**DIRECTIONS FOR THIS TASK:** As soon as the line containing "Indexers Unavailable due to failures, priority: P3" appears in the material below, start returning lines exactly, and end with the line containing "Mono version warning from docker hub image., due: Dec".

**ENTRIES SUPPLIED:**
......

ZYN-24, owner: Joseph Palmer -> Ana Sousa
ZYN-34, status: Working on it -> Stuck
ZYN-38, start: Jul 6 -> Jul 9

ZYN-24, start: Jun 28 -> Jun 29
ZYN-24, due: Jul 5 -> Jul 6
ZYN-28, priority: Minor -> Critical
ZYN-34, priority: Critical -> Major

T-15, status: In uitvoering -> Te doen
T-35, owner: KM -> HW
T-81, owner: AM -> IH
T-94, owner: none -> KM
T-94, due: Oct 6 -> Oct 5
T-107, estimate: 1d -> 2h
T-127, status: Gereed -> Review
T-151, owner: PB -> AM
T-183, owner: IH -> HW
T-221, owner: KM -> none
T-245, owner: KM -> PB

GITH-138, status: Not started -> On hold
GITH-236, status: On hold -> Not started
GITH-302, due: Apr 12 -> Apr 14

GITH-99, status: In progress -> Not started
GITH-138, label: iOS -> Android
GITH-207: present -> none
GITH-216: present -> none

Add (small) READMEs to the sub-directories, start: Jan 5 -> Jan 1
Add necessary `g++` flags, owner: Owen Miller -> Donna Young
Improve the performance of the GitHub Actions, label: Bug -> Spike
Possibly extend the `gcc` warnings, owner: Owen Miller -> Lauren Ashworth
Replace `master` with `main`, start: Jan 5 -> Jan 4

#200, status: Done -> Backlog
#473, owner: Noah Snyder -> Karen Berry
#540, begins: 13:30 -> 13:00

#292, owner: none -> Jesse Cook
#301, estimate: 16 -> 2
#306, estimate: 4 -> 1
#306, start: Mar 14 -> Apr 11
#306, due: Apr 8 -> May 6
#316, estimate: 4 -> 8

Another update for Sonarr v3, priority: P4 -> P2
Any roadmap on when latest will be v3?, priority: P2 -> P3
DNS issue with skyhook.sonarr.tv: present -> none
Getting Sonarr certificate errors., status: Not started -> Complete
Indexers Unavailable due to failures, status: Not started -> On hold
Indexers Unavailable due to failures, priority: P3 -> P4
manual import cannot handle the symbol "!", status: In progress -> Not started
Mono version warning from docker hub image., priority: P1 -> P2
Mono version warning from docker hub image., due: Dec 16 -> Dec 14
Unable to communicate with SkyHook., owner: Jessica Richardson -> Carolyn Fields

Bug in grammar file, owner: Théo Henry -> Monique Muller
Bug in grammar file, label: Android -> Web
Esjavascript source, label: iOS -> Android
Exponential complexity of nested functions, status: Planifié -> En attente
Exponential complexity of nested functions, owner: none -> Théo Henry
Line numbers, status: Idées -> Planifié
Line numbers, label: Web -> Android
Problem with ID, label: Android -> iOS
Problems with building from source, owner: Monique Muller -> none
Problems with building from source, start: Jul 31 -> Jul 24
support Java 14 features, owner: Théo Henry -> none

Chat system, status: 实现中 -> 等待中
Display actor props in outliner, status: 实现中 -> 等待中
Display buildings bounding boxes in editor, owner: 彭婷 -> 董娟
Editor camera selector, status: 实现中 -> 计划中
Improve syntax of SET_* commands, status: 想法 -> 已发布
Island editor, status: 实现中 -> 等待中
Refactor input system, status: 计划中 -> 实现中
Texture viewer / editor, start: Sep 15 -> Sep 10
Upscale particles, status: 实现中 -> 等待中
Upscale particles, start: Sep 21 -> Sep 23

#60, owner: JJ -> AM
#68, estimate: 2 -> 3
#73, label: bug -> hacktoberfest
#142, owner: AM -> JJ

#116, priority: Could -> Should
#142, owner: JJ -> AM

......

**EXERCISE OUTPUT:**
Indexers Unavailable due to failures, priority: P3 -> P4
manual import cannot handle the symbol "!", status: In progress -> Not started
Mono version warning from docker hub image., priority: P1 -> P2
Mono version warning from docker hub image., due: Dec 16 -> Dec 14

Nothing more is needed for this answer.